INDIAN LAKE, Ohio — Ohio Gov. Mike DeWine joined lawmakers addressing previous storm damage in the Indian Lake region that occurred nearly three weeks ago.

DeWine placed an emphasis on putting in place an emergency action plan to help expedite the process. He’s looking at the state legislature as a resource to put the plan into action. 

What You Need To Know

  • The severe storm damage and tornadoes happened nearly three weeks ago in Logan County

  • Indian Lake residents are still recovering, and many have faced displacement from their homes
  • Ohio Gov. Mike DeWine said the goal is to get immediate assistance and a long-term action plan 

DeWine requested federal assistance from FEMA last week to help Ohioans who were displaced by storm damage. He said it’s not guaranteed that the request will get approved by the federal government. However, even if the funding is approved, DeWine says it could be a long time before Ohio could expect the funds. 

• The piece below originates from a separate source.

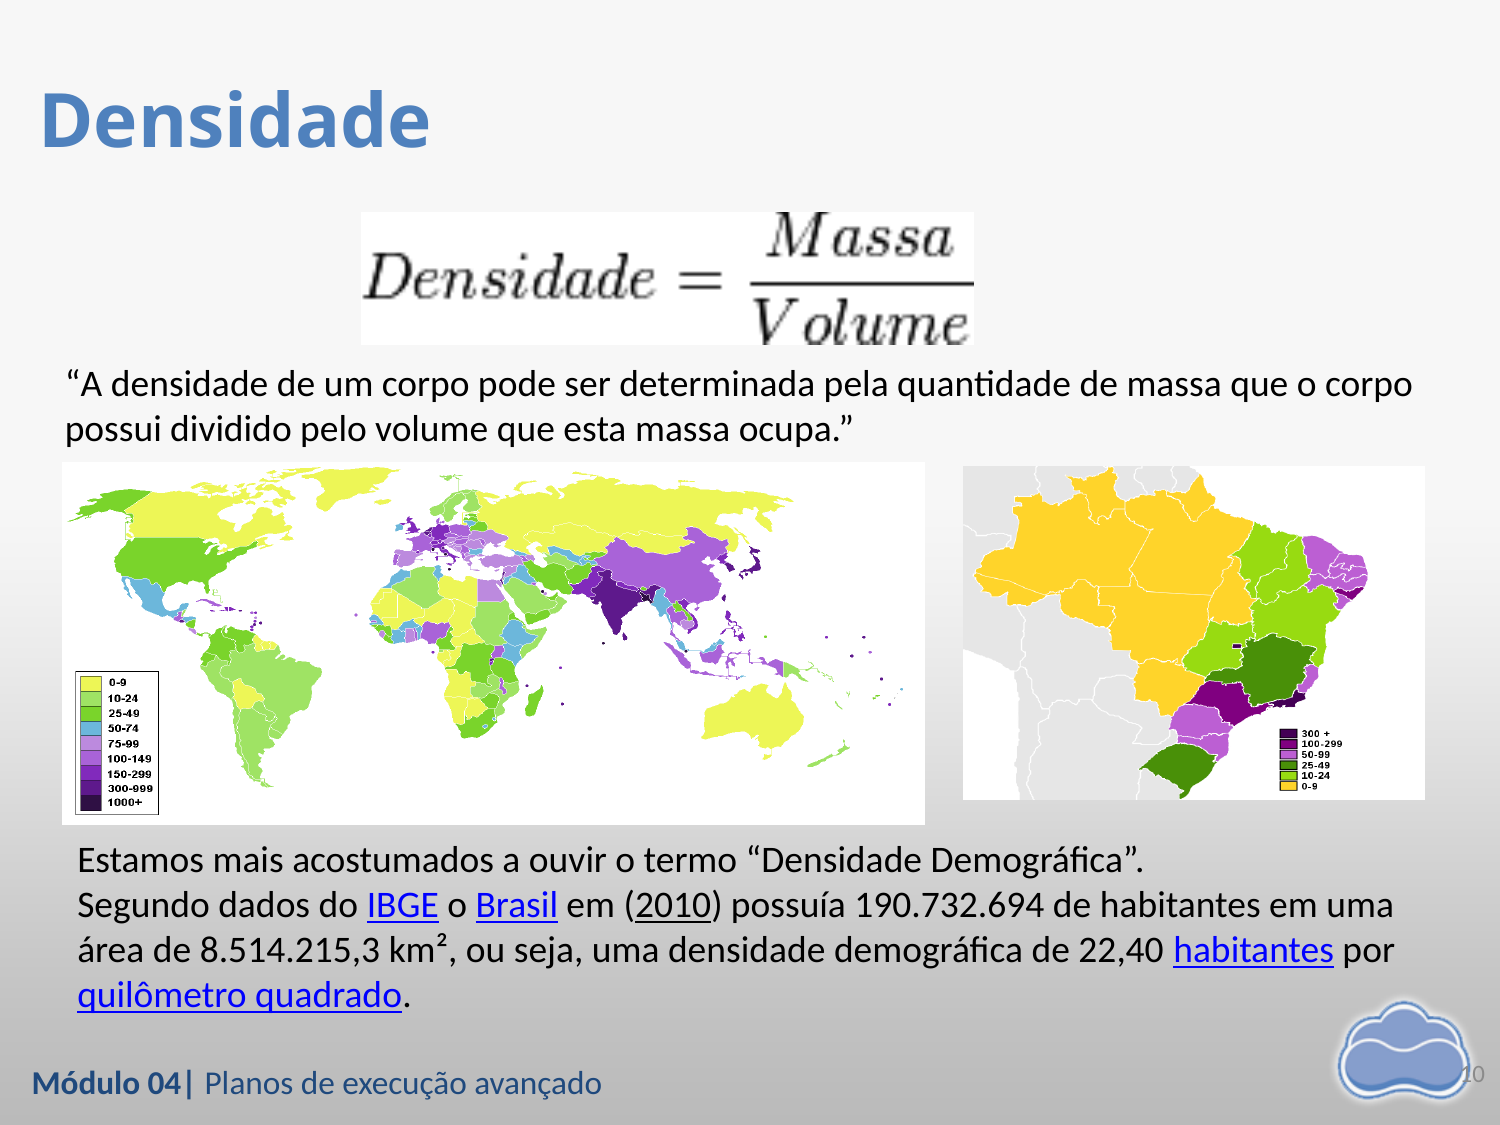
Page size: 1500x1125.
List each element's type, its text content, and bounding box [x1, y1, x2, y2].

“We have individuals who have lost their homes,” DeWine said. “We have many people who have been displaced, and people who don’t have a place to live.”

The lawmakers at the press conference said they would need about 250 homes for people displaced in Logan County, Ohio. DeWine believes the state legislature needs to help come up with a long-term action plan to get state funding to help with temporary housing, and local businesses that were affected by the storm damage. 

“This is going to be a combined effort between the governor’s office, the Senate and the House of Representatives,” DeWine said. 

“We’re lucky the states have good financial position and a healthy financial position,” said State Rep. Jon Cross, R-Findlay. “Where I think we can get these dollars executed quickly and be of help.” 

DeWine said at the moment, there is not a solid plan to help community members. However, he says he’s expecting within a two-week period Ohio could see some statewide assistance for a community that’s already suffering. 

“Every community member, every person, every family and every student at Indian Lake High School is precious to us,” said Joe Antrim, a Logan County Commissioner. “And we certainly don’t want to lose any of these people because they somehow feel like they no longer have a place in Indian Lake or Logan County.” 

“This is a place that is loved by people who live here,” DeWine said. “I think it’s imperative that we do everything we can at the state level to be of be of assistance.”